When Parliament met in December 1765, it rejected a resolution offered by Grenville, who remained in Parliament, that would have condemned colonial resistance to the enforcement of the Act. Outside of Parliament, Rockingham and his secretary Edmund Burke, a member of Parliament himself, organized London merchants who started a committee of correspondence itself to support repeal of the Stamp Act by urging merchants throughout the country to contact their local representatives in Parliament concerning repeal. When Parliament reconvened on January 14, 1766, the Rockingham ministry formally proposed repeal. Amendments that would have lessened the financial impact on the colonies by allowing colonists to pay the tax in their own scrip were considered to be too little and too late.[93]
William Pitt stated in the Parliamentary debate that everything done by the Grenville ministry with respect to the colonies "has been entirely wrong." He further stated, "It is my opinion that this Kingdom has no right to lay a tax upon the colonies." Pitt still maintained "the authority of this kingdom over the colonies, to be sovereign and supreme, in every circumstance of government and legislature whatsoever," but he made the distinction that taxes were not part of governing, but were "a voluntary gift and grant of the Commons alone." He rejected the notion of virtual representation, as "the most contemptible idea that ever entered into the head of man."[94]
Grenville responded to Pitt:
Protection and obedience are reciprocal. Great Britain protects America; America is bound to yield obedience. If, not, tell me when the Americans were emancipated? When they want the protection of this kingdom, they are always ready to ask for it. That protection has always been afforded them in the most full and ample manner. The nation has run itself into an immense debt to give them their protection; and now they are called upon to contribute a small share towards the public expence, and expence arising from themselves, they renounce your authority, insult your officers, and break out, I might also say, into open rebellion.[95]

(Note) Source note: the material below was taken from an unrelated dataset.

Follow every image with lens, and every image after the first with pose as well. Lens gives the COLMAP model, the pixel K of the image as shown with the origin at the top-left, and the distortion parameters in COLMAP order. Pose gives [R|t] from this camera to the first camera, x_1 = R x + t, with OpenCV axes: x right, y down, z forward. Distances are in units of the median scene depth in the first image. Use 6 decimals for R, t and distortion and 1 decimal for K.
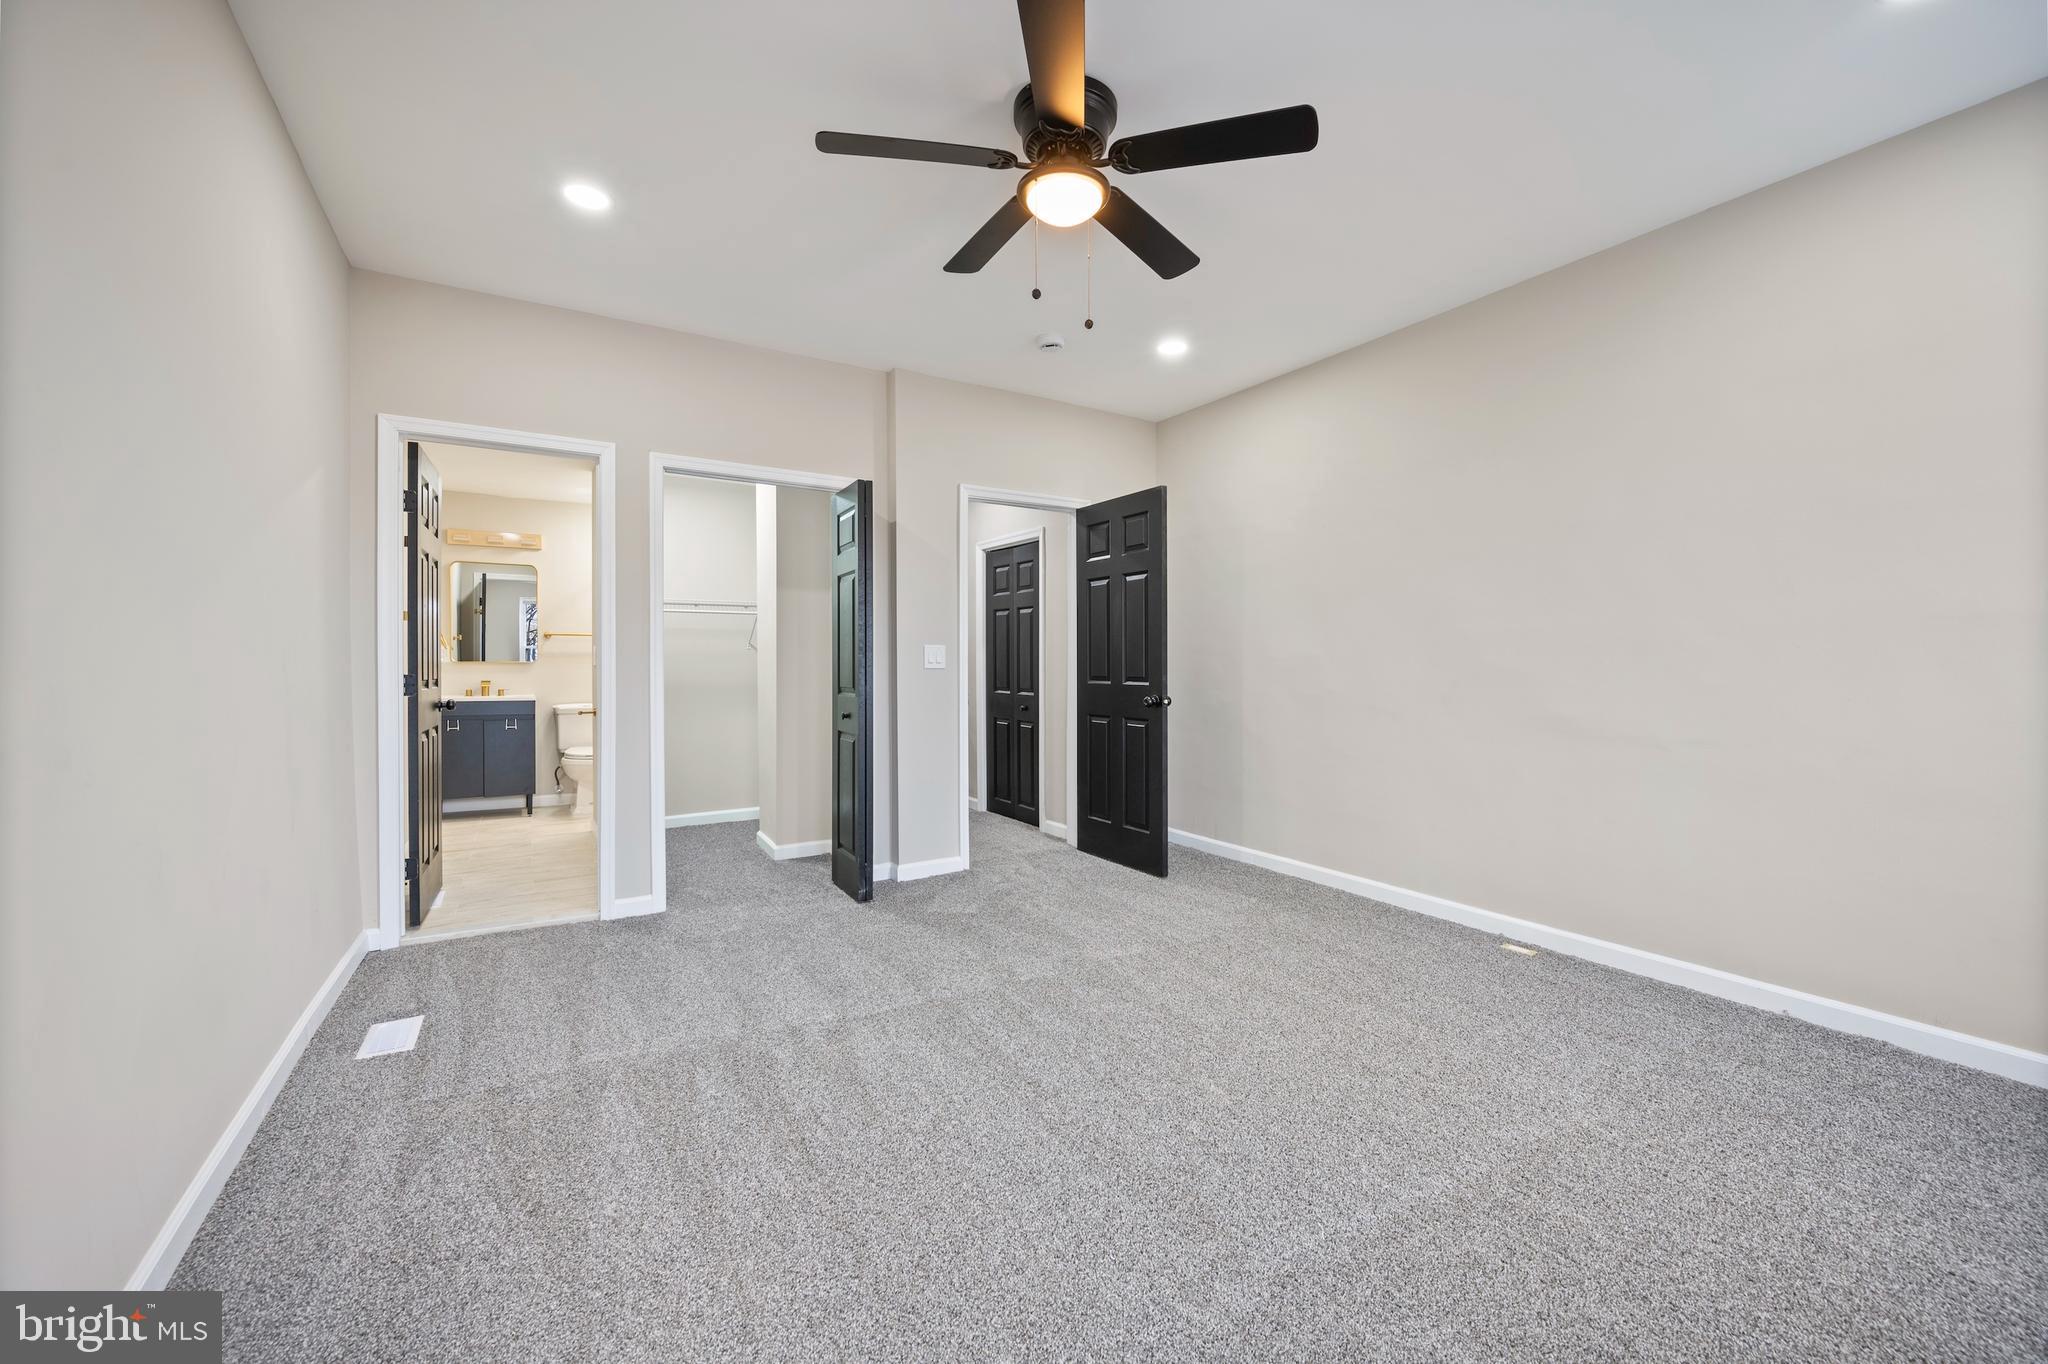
lens RADIAL K [[791.3, 0, 1018.0], [0, 791.3, 676.2], [0, 0, 1]] dist [-0.001146, -0.000127]
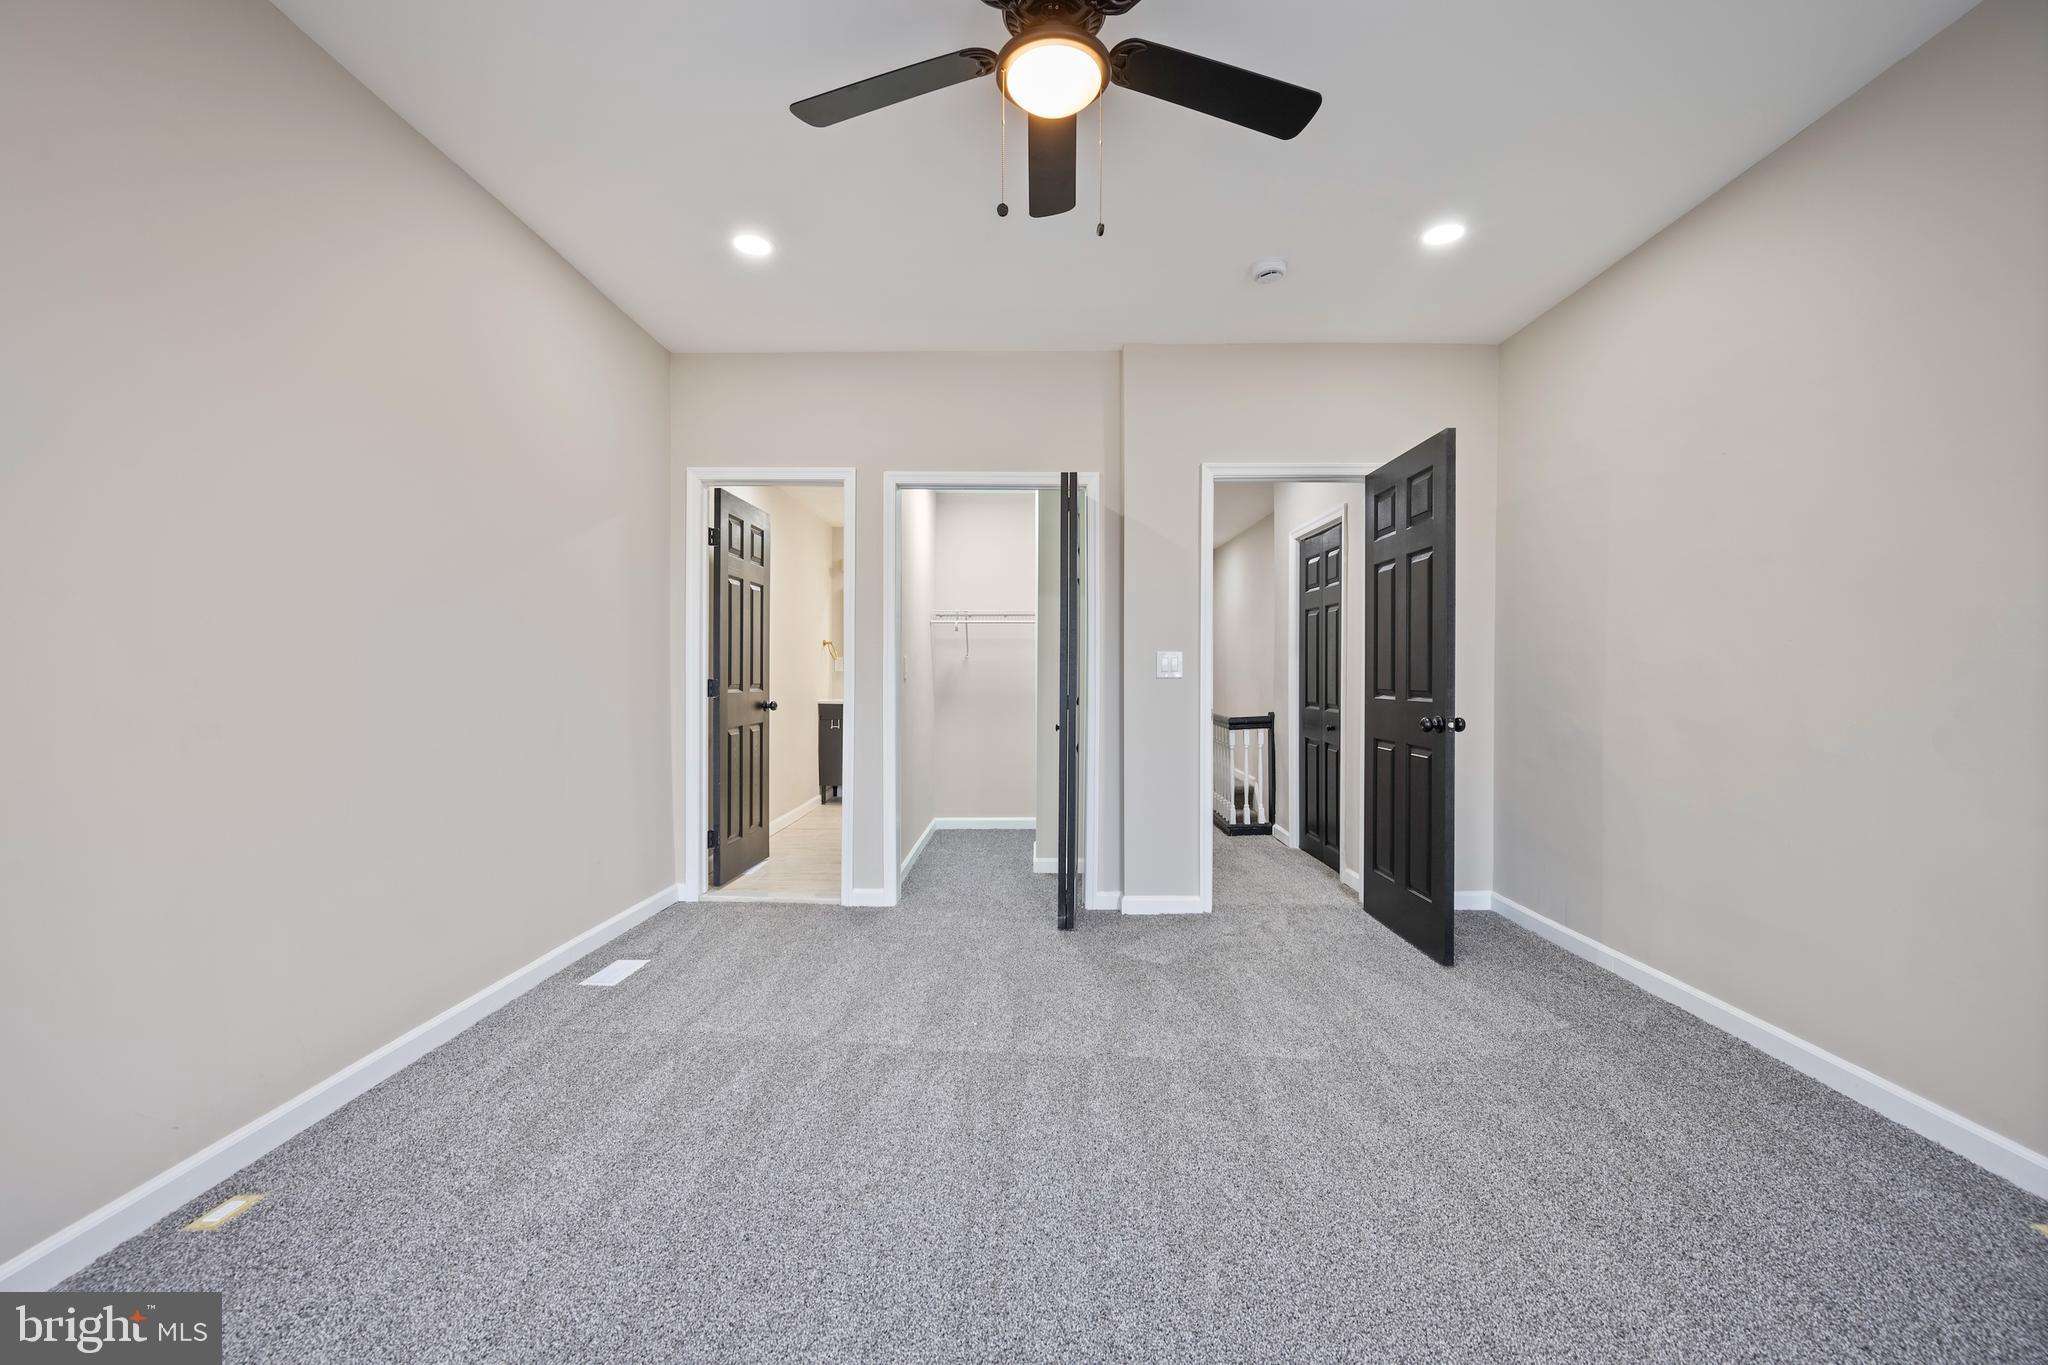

Pitt’s response to Grenville included, "I rejoice that America has resisted. Three millions of people, so dead to all the feelings of liberty as voluntarily to submit to be slaves, would have been fit instruments to make slaves of the rest."[96]
Between January 17 and 27, Rockingham shifted the attention from constitutional arguments to economic by presenting petitions from all over the country complaining of the economic repercussions felt throughout the country. On February 7, the House of Commons rejected a resolution, saying that it would back the King in enforcing the Act by 274–134. Henry Seymour Conway, the government's leader in the House of Commons, introduced the Declaratory Act in an attempt to address both the constitutional and the economic issues, which affirmed the right of Parliament to legislate for the colonies "in all cases whatsoever", while admitting the inexpediency of attempting to enforce the Stamp Act. Only Pitt and three or four others voted against it. Other resolutions did pass which condemned the riots and demanded compensation from the colonies for those who suffered losses because of the actions of the mobs.[97]
On February 21, a resolution to repeal the Stamp Act was introduced and passed by a vote of 276–168. The King gave royal assent on March 18, 1766.[98][99]